§ Provided passage
Production-Ready DevSecOps - Part 1: Architecture Design
DevSecOps architecture blueprint for building enterprise-grade production applications with security, high delivery, and low costs using GitOps, Kubernetes, and AWS.
Most Kubernetes tutorials cover basic deployment, but production systems require more like: secrets management, cost optimization, high availability, and comprehensive security.
This guide presents a battle-tested architecture blueprint demonstrating how to build enterprise-grade production applications with Kubernetes.
Using Easy Upload, a file processing application, as an example we’ll explore real-world DevSecOps patterns from local development through production deployment that you can adapt for your own applications.
Part 2 will provide the complete implementation guide with code, configurations, and deployment instructions.
What This Architecture Delivers
- Cost Optimization: 50-60% infrastructure cost reduction through GitOps and optimized resource management
- Security: 70-80% fewer vulnerabilities reaching production via shift-left security practices
- Speed: Faster delivery with automated pipelines and ephemeral preview environments
- Reliability: 99.9%+ uptime with multi-AZ deployments and automated rollbacks
- Developer Experience: Faster feedback loops with preview environments and automated testing
Simpler Alternatives to Kubernetes
While this guide uses Kubernetes for its rich ecosystem and portability, the same architectural blueprint (GitOps workflows, shift-left security, CI/CD pipelines, observability patterns) applies to simpler orchestration platforms.
Alternative orchestration options:
- Managed Container Services: AWS ECS/Fargate, AWS App Runner, Google Cloud Run, Azure Container Apps for simpler container deployments
- Serverless Compute: AWS Lambda, Azure Functions, Google Cloud Functions for event-driven architectures
The platform choice depends on your team’s needs and operational complexity, but the DevSecOps blueprint stays the same.
Why GitOps?
GitOps fundamentally transformed the workflow of teams I worked with, delivering greater efficiency, faster shipping, enhanced security, and significant cost savings.
Traditional vs. GitOps Transformation
Traditionally, CI/CD pipelines consist of four 24/7 environments (dev, test, staging, production).
GitOps replaces them with local dev, ephemeral preview environments per PR, and on-demand staging. Production remains the only 24/7 environment, using reserved instances for cost optimization.
Additionally, GitOps tools like ArgoCD guarantee automated deployments with Git as a source of truth, eliminating drift, instant rollbacks, and complete audit trail through Git history.

§ What to work on
(1) In the DevSecOps architecture guide, which environment stays running 24/7 once GitOps is adopted?
(2) Pick up the DevSecOps architecture guide right after its last sentence and keep writing.

§ Entries provided
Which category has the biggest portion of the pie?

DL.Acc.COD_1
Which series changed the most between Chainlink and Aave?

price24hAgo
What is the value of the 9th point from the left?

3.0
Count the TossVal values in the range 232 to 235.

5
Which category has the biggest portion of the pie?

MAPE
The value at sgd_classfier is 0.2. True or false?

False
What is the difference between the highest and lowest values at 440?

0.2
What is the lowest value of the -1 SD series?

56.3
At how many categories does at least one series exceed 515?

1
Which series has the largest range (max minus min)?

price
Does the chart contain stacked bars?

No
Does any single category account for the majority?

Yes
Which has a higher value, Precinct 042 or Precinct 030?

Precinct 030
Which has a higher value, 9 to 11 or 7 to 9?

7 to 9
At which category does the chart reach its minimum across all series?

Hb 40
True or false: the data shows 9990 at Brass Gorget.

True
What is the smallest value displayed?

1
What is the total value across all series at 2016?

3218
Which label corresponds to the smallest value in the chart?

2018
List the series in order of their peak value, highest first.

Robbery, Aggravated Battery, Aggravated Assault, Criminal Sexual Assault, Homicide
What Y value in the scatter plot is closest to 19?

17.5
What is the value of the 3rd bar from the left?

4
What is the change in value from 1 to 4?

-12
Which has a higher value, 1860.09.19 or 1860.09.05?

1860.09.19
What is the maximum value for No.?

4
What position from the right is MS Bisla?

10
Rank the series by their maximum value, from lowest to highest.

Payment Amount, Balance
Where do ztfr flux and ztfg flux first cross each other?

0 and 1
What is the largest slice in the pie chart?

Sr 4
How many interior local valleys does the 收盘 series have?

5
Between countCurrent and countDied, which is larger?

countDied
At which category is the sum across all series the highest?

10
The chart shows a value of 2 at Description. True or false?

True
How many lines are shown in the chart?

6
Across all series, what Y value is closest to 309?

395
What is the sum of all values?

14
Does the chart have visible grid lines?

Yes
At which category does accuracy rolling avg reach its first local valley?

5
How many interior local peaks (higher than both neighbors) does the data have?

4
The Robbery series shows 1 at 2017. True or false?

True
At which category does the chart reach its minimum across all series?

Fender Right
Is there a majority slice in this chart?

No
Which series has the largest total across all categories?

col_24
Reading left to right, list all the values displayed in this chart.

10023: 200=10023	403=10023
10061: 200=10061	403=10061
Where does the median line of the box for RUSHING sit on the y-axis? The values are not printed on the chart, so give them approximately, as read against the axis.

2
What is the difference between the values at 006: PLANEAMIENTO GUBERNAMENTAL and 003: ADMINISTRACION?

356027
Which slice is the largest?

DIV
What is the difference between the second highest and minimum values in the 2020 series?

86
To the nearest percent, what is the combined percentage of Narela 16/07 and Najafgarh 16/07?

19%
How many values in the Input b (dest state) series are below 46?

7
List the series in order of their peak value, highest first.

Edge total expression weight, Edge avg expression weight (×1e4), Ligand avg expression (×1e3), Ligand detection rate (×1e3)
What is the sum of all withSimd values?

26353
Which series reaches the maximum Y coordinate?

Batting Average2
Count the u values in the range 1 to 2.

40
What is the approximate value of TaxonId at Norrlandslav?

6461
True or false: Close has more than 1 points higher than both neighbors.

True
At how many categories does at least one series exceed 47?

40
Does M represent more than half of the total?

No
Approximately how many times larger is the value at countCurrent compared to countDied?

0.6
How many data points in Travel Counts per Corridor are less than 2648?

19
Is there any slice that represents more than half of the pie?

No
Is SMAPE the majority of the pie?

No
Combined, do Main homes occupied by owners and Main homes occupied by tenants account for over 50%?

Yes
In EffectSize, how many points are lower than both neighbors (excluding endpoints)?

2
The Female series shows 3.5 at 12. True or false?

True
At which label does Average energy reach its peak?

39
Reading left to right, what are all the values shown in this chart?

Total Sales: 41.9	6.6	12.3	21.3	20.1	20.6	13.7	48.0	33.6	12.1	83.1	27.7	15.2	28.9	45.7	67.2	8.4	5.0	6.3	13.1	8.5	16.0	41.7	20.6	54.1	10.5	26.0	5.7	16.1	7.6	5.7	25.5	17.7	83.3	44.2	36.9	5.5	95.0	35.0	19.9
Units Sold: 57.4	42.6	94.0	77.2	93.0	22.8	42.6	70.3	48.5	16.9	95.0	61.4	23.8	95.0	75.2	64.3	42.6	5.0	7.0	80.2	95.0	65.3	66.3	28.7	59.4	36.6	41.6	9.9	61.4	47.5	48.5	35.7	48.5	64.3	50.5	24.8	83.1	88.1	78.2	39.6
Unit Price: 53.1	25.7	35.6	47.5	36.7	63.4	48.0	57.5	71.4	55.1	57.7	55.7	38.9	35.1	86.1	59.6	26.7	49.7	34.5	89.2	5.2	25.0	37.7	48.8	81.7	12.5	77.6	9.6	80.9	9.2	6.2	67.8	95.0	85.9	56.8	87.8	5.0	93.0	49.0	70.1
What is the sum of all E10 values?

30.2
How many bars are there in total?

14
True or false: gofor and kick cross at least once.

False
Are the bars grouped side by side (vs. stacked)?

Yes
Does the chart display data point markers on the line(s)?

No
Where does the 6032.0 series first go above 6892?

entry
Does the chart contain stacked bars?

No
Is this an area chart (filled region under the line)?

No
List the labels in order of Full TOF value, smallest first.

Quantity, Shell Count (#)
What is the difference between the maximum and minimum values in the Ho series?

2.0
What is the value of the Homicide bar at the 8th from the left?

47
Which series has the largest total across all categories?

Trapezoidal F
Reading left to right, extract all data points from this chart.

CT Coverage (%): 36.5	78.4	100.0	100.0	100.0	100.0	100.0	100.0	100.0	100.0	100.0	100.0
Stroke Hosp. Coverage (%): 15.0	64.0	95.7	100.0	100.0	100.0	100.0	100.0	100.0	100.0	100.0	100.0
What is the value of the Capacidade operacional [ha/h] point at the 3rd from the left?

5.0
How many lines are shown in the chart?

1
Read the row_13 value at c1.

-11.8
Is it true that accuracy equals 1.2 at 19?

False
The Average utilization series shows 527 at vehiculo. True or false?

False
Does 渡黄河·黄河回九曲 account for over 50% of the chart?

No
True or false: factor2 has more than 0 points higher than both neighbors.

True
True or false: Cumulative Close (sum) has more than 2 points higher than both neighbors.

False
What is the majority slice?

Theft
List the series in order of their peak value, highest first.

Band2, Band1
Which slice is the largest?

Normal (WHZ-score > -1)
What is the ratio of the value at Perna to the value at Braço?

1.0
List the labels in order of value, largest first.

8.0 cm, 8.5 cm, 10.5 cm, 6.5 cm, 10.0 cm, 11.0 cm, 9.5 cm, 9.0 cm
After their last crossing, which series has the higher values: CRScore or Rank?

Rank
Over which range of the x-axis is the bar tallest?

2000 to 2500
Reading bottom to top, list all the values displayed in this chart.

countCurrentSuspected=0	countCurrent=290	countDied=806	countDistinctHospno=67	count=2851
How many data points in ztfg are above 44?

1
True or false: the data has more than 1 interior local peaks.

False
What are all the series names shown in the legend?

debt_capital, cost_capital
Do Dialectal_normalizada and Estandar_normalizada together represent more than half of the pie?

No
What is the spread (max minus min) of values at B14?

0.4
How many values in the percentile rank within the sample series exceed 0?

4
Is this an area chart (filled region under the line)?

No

§ Your written answers
(1) Production

(2)
Results
- 50-60% cost reduction across teams
- Improved security through automated scanning and GitOps practices
- Faster code delivery with streamlined, automated processes
- Improved reliability through automated rollbacks, drift prevention, and disaster recovery in minutes
- Complete audit trail for compliance through Git history of all infrastructure changes
Why DevSecOps?
Traditionally, security testing is only at the end, which creates bottlenecks and expensive fixes.
DevSecOps shifts security left with continuous security from development through production with SAST/DAST scan, and dependency checks integrated from the start.
Results & Benefits
- 70-80% reduction in vulnerabilities reaching production
- Reduced remediation costs by catching vulnerabilities early in development
- Faster time to market with security integrated from day one
- Compliance-ready with automated scans and audit trails for regulatory requirements
Application Architecture Overview
Easy Upload is a web application that handles file uploads and processing. This design demonstrates real-world complexity, perfect for showcasing DevSecOps architecture patterns.
Demo of App Working
How it Works
- Frontend → API:
- A static Astro frontend uploads files to the API Service.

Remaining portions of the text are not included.